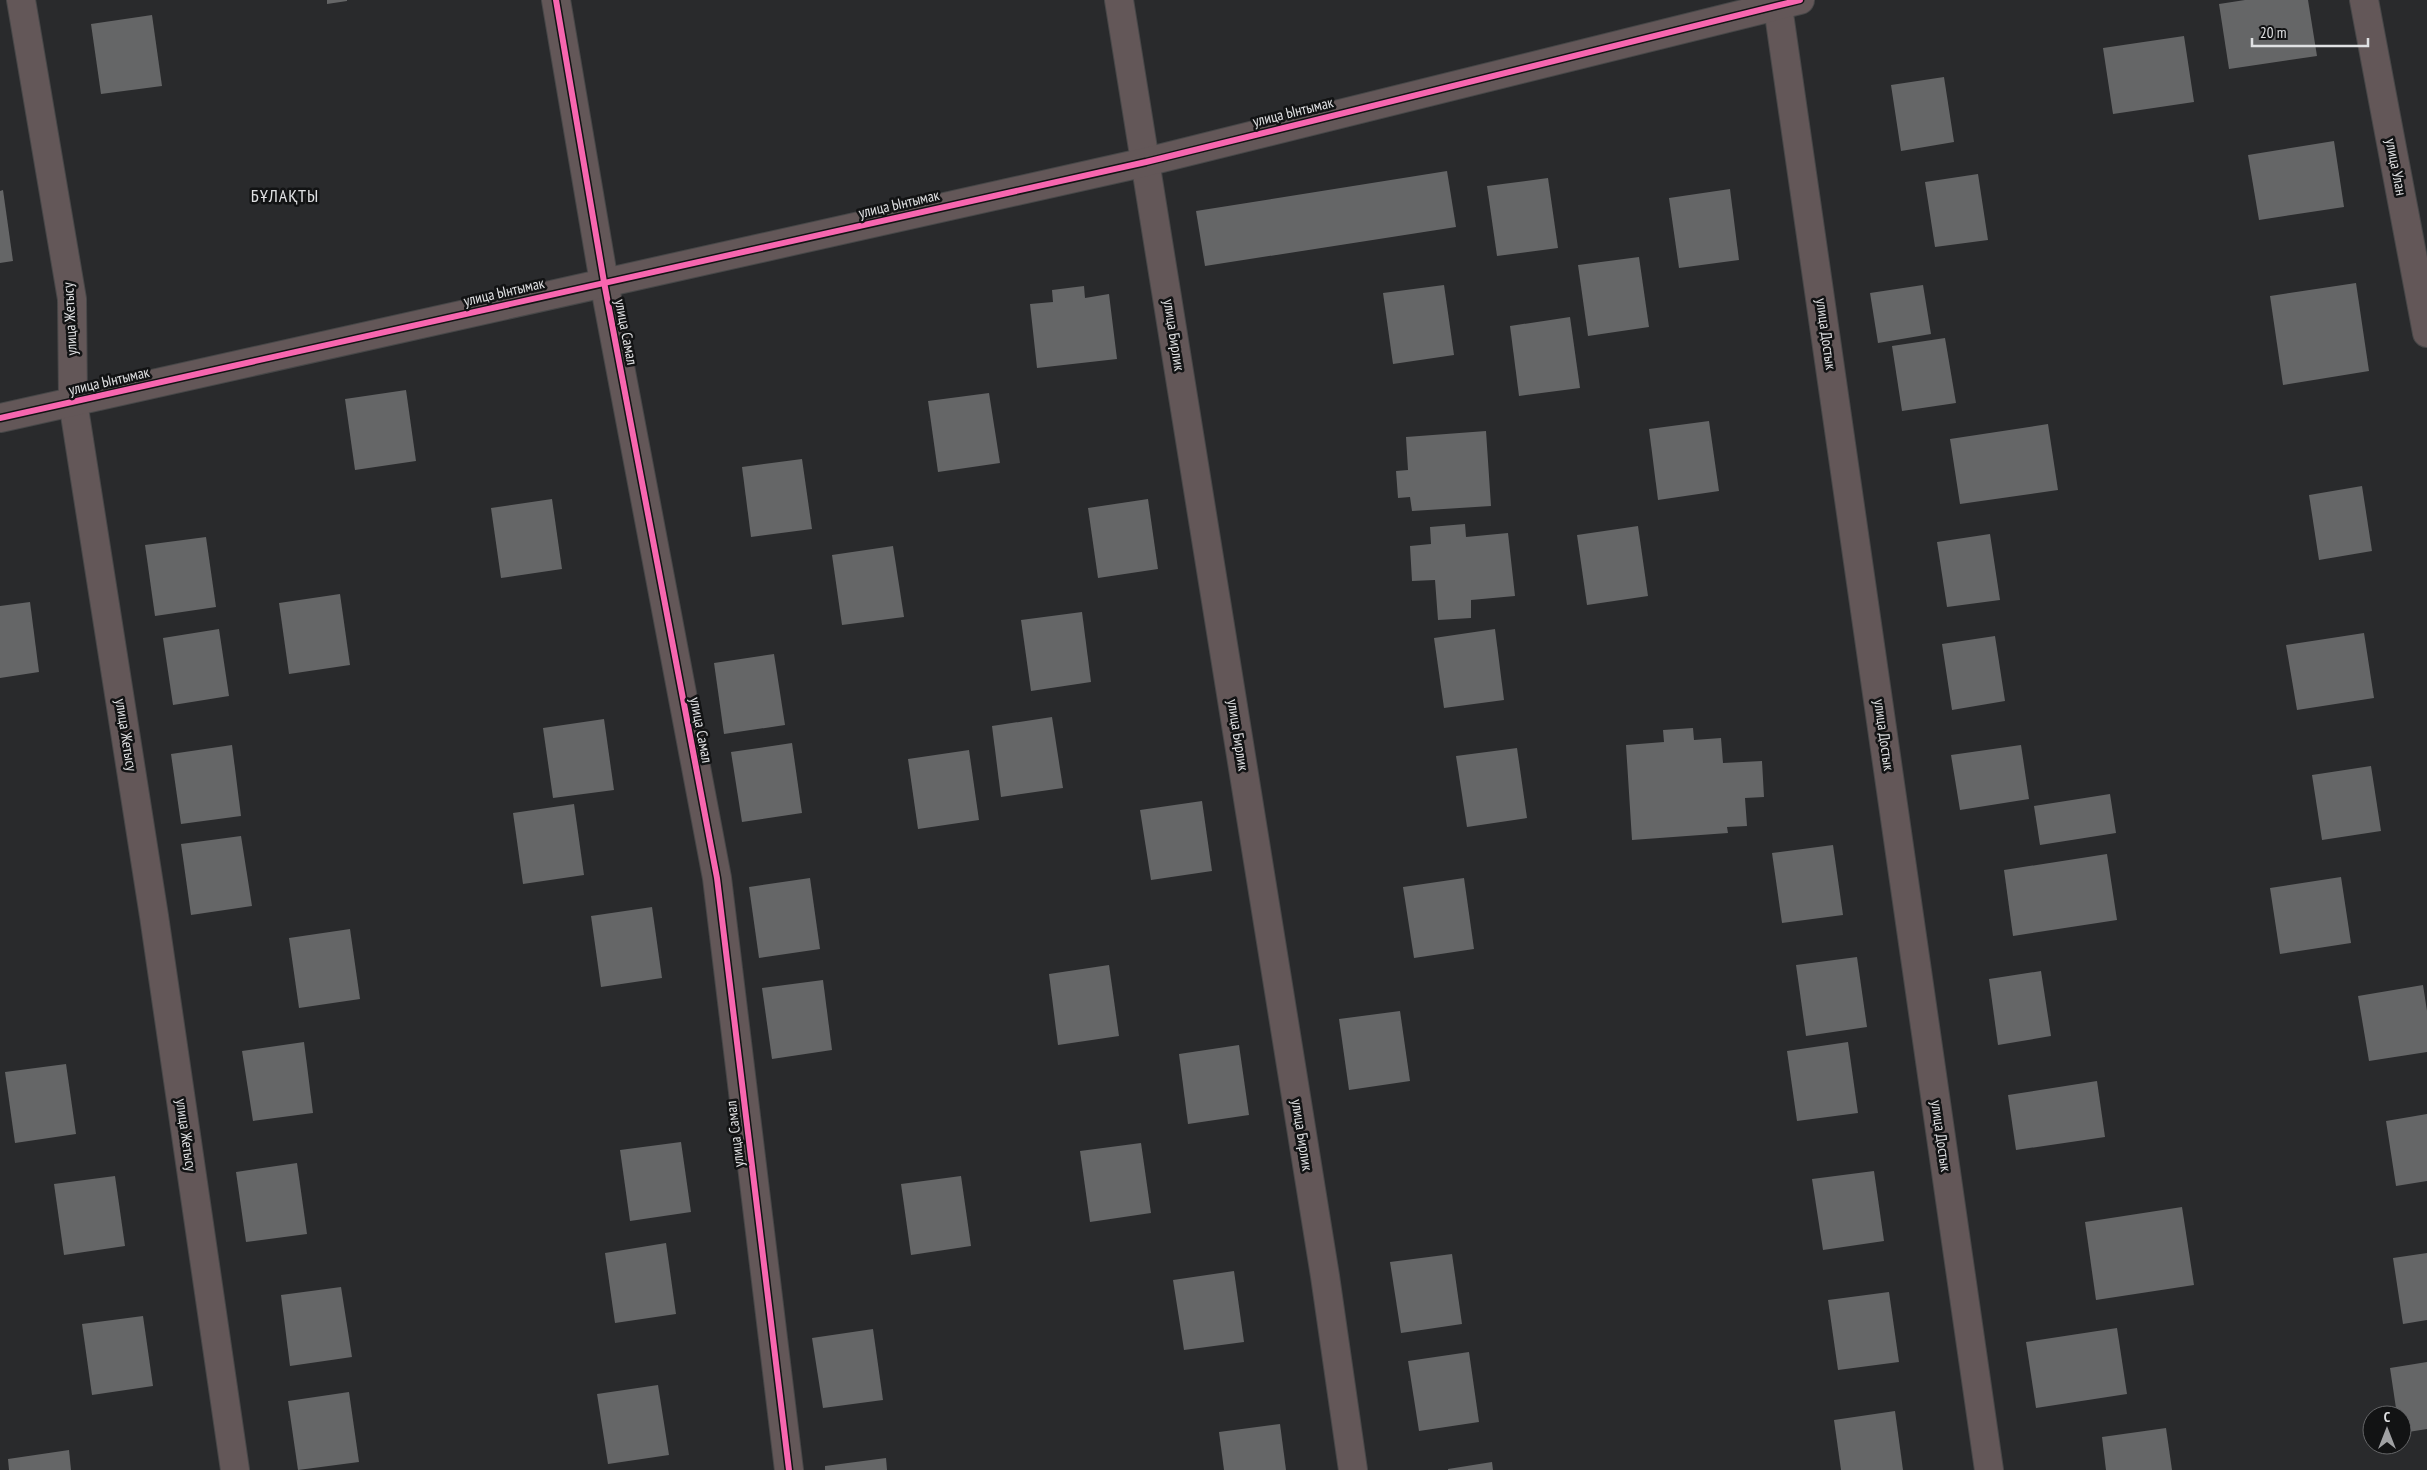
<svg xmlns="http://www.w3.org/2000/svg" width="2427" height="1470" font-family="'PT Sans Narrow',sans-serif">
<style>
.building{fill:#656667}
.lines{fill:none;stroke-linecap:round;stroke-linejoin:round}
.minor-casing{stroke:#474748;stroke-width:30}
.minor{stroke:#635758;stroke-width:28}
.cycleway-casing{stroke:#121314;stroke-width:9}
.cycleway{stroke:#f766af;stroke-width:6}
.labels{text-anchor:middle;stroke-width:5;stroke-linejoin:round;paint-order:stroke}
.street-label{font-size:15px;fill:#e0e1e3;stroke:#121314}
.quarter-label{font-size:18px;letter-spacing:1px;fill:#e0e1e3;stroke:#121314}
</style>
<rect width="100%" height="100%" fill="#292a2c"/>
<g class="building">
<polygon points="327,0 347,0 347,1 327,4"/>
<polygon points="2245,0 2308,0 2317,56 2229,69 2219,4"/>
<polygon points="152,15 162,86 101,94 91,24"/>
<polygon points="2184,36 2194,102 2113,114 2103,48"/>
<polygon points="1944,77 1954,142 1901,151 1891,85"/>
<polygon points="2334,141 2344,207 2259,220 2248,155"/>
<polygon points="1447,171 1456,227 1205,266 1196,211"/>
<polygon points="1978,174 1988,240 1935,247 1925,182"/>
<polygon points="1548,178 1558,248 1497,256 1487,186"/>
<polygon points="1730,189 1739,260 1679,268 1669,198"/>
<polygon points="3,190 13,261 0,263 0,191"/>
<polygon points="1639,257 1649,327 1588,336 1578,265"/>
<polygon points="2356,283 2369,371 2283,385 2270,296"/>
<polygon points="1444,285 1454,355 1393,364 1383,293"/>
<polygon points="1923,285 1931,334 1878,343 1870,293"/>
<polygon points="1084,286 1085,298 1109,294 1117,359 1037,368 1030,304 1053,302 1052,290"/>
<polygon points="1570,317 1580,388 1519,396 1510,326"/>
<polygon points="1945,338 1956,403 1902,411 1892,346"/>
<polygon points="406,390 416,461 355,470 345,399"/>
<polygon points="989,393 1000,463 938,472 928,401"/>
<polygon points="1709,421 1719,491 1658,500 1649,429"/>
<polygon points="2048,424 2058,490 1960,504 1950,439"/>
<polygon points="1486,431 1491,506 1412,511 1410,497 1398,498 1396,471 1408,470 1406,437"/>
<polygon points="802,459 812,529 751,537 742,467"/>
<polygon points="2362,486 2372,551 2319,560 2309,495"/>
<polygon points="552,499 562,569 501,578 491,508"/>
<polygon points="1148,499 1158,569 1098,578 1088,508"/>
<polygon points="1465,524 1466,537 1508,533 1515,596 1471,600 1471,618 1438,620 1435,580 1412,581 1410,546 1431,544 1430,527"/>
<polygon points="1638,526 1648,596 1587,605 1577,535"/>
<polygon points="1990,534 2000,600 1947,607 1937,542"/>
<polygon points="206,537 216,607 155,616 145,545"/>
<polygon points="893,546 904,617 842,625 832,555"/>
<polygon points="340,594 350,665 289,674 279,603"/>
<polygon points="30,602 39,672 0,678 0,606"/>
<polygon points="1082,612 1091,682 1031,691 1021,620"/>
<polygon points="219,629 229,696 173,705 163,638"/>
<polygon points="1495,629 1504,700 1444,708 1434,638"/>
<polygon points="2364,633 2374,698 2297,710 2286,645"/>
<polygon points="1995,636 2005,701 1952,710 1942,644"/>
<polygon points="774,654 785,725 724,734 714,663"/>
<polygon points="1052,717 1063,788 1001,797 992,726"/>
<polygon points="604,719 614,790 553,798 543,728"/>
<polygon points="1693,728 1694,740 1721,738 1723,763 1762,761 1764,797 1745,798 1747,826 1727,827 1728,833 1632,840 1626,745 1664,742 1663,730"/>
<polygon points="792,743 802,813 742,822 731,752"/>
<polygon points="232,745 241,816 181,824 171,754"/>
<polygon points="2021,745 2029,799 1960,810 1951,755"/>
<polygon points="1517,748 1527,818 1467,827 1456,756"/>
<polygon points="969,750 979,820 918,829 908,759"/>
<polygon points="2371,766 2381,831 2322,840 2312,775"/>
<polygon points="2110,794 2116,833 2040,845 2034,806"/>
<polygon points="1202,801 1212,871 1151,880 1140,810"/>
<polygon points="574,804 584,875 523,884 513,813"/>
<polygon points="241,836 252,906 191,915 181,844"/>
<polygon points="1833,845 1843,915 1782,923 1772,853"/>
<polygon points="2107,854 2117,920 2013,936 2004,870"/>
<polygon points="2341,877 2351,943 2280,954 2270,888"/>
<polygon points="810,878 820,949 759,958 749,887"/>
<polygon points="1464,878 1474,949 1414,958 1403,887"/>
<polygon points="652,907 662,978 601,987 591,916"/>
<polygon points="350,929 360,999 299,1008 289,938"/>
<polygon points="1857,957 1867,1027 1806,1036 1796,965"/>
<polygon points="1109,965 1119,1036 1058,1045 1049,974"/>
<polygon points="2041,971 2051,1036 1998,1045 1989,979"/>
<polygon points="823,980 832,1050 772,1059 762,988"/>
<polygon points="2423,985 2427,1011 2427,1052 2369,1061 2358,996"/>
<polygon points="1400,1011 1410,1081 1349,1090 1339,1019"/>
<polygon points="304,1042 313,1113 253,1121 242,1051"/>
<polygon points="1848,1042 1858,1113 1797,1121 1787,1051"/>
<polygon points="1239,1045 1249,1115 1188,1124 1179,1054"/>
<polygon points="66,1064 76,1134 15,1143 5,1072"/>
<polygon points="2097,1081 2105,1137 2016,1150 2008,1095"/>
<polygon points="2427,1114 2427,1181 2396,1186 2386,1121"/>
<polygon points="681,1142 691,1212 630,1221 620,1150"/>
<polygon points="1141,1143 1151,1213 1090,1222 1080,1151"/>
<polygon points="297,1163 307,1234 246,1242 236,1172"/>
<polygon points="1874,1171 1884,1241 1823,1250 1812,1179"/>
<polygon points="115,1176 125,1246 64,1255 54,1184"/>
<polygon points="961,1176 971,1246 911,1255 901,1184"/>
<polygon points="2182,1207 2194,1285 2096,1300 2085,1222"/>
<polygon points="666,1243 676,1314 615,1323 605,1253"/>
<polygon points="2427,1253 2427,1320 2403,1324 2393,1258"/>
<polygon points="1452,1254 1462,1324 1401,1333 1390,1262"/>
<polygon points="1234,1271 1244,1342 1184,1350 1173,1280"/>
<polygon points="341,1287 352,1357 290,1366 281,1295"/>
<polygon points="1889,1292 1899,1362 1838,1370 1828,1300"/>
<polygon points="143,1316 153,1386 92,1395 82,1324"/>
<polygon points="2117,1328 2127,1394 2036,1408 2026,1342"/>
<polygon points="873,1329 883,1400 823,1408 812,1338"/>
<polygon points="1469,1352 1479,1422 1419,1431 1408,1361"/>
<polygon points="2427,1362 2427,1429 2402,1433 2402,1415 2397,1415 2390,1368"/>
<polygon points="658,1385 669,1455 608,1464 597,1394"/>
<polygon points="349,1392 359,1462 298,1470 288,1401"/>
<polygon points="1895,1411 1903,1470 1841,1470 1834,1420"/>
<polygon points="1280,1424 1286,1470 1224,1470 1219,1432"/>
<polygon points="2166,1428 2172,1470 2106,1470 2102,1437"/>
<polygon points="69,1450 71,1470 9,1470 8,1459"/>
<polygon points="886,1458 887,1470 825,1470 825,1466"/>
<polygon points="1492,1462 1493,1470 1448,1470 1448,1469"/>
</g>
<g class="lines">
<defs>
<g id="minor">
<polyline points="21,0 72,299 73,402 154,916 235,1470"/>
<polyline points="556,0 604,282 717,878 789,1470"/>
<polyline points="1119,0 1325,1276 1353,1470"/>
<polyline points="1777,0 1989,1470"/>
<polyline points="2364,0 2427,333"/>
<polyline points="0,418 1146,162 1800,0"/>
</g>
</defs>
<use href="#minor" class="minor-casing"/>
<use href="#minor" class="minor"/>
<defs>
<g id="cycleway">
<polyline points="556,0 604,282 717,878 789,1470"/>
<polyline points="0,418 1146,162 1800,0"/>
</g>
</defs>
<use href="#cycleway" class="cycleway-casing"/>
<use href="#cycleway" class="cycleway"/>
</g>
<g class="labels">
<g class="street-label">
<text transform="translate(1293 112) rotate(-14)" y="5">улица Ынтымак</text>
<text transform="translate(2396 167) rotate(79)" y="5">улица Улан</text>
<text transform="translate(899 204) rotate(-13)" y="5">улица Ынтымак</text>
<text transform="translate(504 292) rotate(-13)" y="5">улица Ынтымак</text>
<text transform="translate(70 319) rotate(-93)" y="5">улица Жетысу</text>
<text transform="translate(626 332) rotate(79)" y="5">улица Самал</text>
<text transform="translate(1826 334) rotate(82)" y="5">улица Достык</text>
<text transform="translate(1174 335) rotate(81)" y="5">улица Бирлик</text>
<text transform="translate(109 381) rotate(-13)" y="5">улица Ынтымак</text>
<text transform="translate(701 730) rotate(79)" y="5">улица Самал</text>
<text transform="translate(126 735) rotate(81)" y="5">улица Жетысу</text>
<text transform="translate(1238 735) rotate(81)" y="5">улица Бирлик</text>
<text transform="translate(1884 735) rotate(82)" y="5">улица Достык</text>
<text transform="translate(735 1134) rotate(-97)" y="5">улица Самал</text>
<text transform="translate(186 1135) rotate(82)" y="5">улица Жетысу</text>
<text transform="translate(1302 1135) rotate(81)" y="5">улица Бирлик</text>
<text transform="translate(1941 1136) rotate(82)" y="5">улица Достык</text>
</g>
<g class="quarter-label">
<text x="285" y="202">БҰЛАҚТЫ</text>
</g>
</g>
<g transform="translate(2387 1430)"><circle r="24" fill="#121314" stroke="#646567"/>
<path d="M0-4L9 19L0 12L-9 19Z" fill="#a0a1a3"/>
<text y="-8" font-size="14" font-weight="bold" text-anchor="middle" fill="#e0e1e3">С</text>
</g>
<path d="M2252 38v8h116v-8" fill="none" stroke="#e0e1e3" stroke-width="2.5"/>
<text x="2260" y="38" font-size="15" fill="#e0e1e3" stroke="#121314" stroke-width="4" paint-order="stroke">20 m</text>
</svg>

************

**ACTIVITY**
Identify all lines in the records above with the word "size".

**ANSWER TO THIS TASK**
.street-label{font-size:15px;fill:#e0e1e3;stroke:#121314}
.quarter-label{font-size:18px;letter-spacing:1px;fill:#e0e1e3;stroke:#121314}
<text y="-8" font-size="14" font-weight="bold" text-anchor="middle" fill="#e0e1e3">С</text>
<text x="2260" y="38" font-size="15" fill="#e0e1e3" stroke="#121314" stroke-width="4" paint-order="stroke">20 m</text>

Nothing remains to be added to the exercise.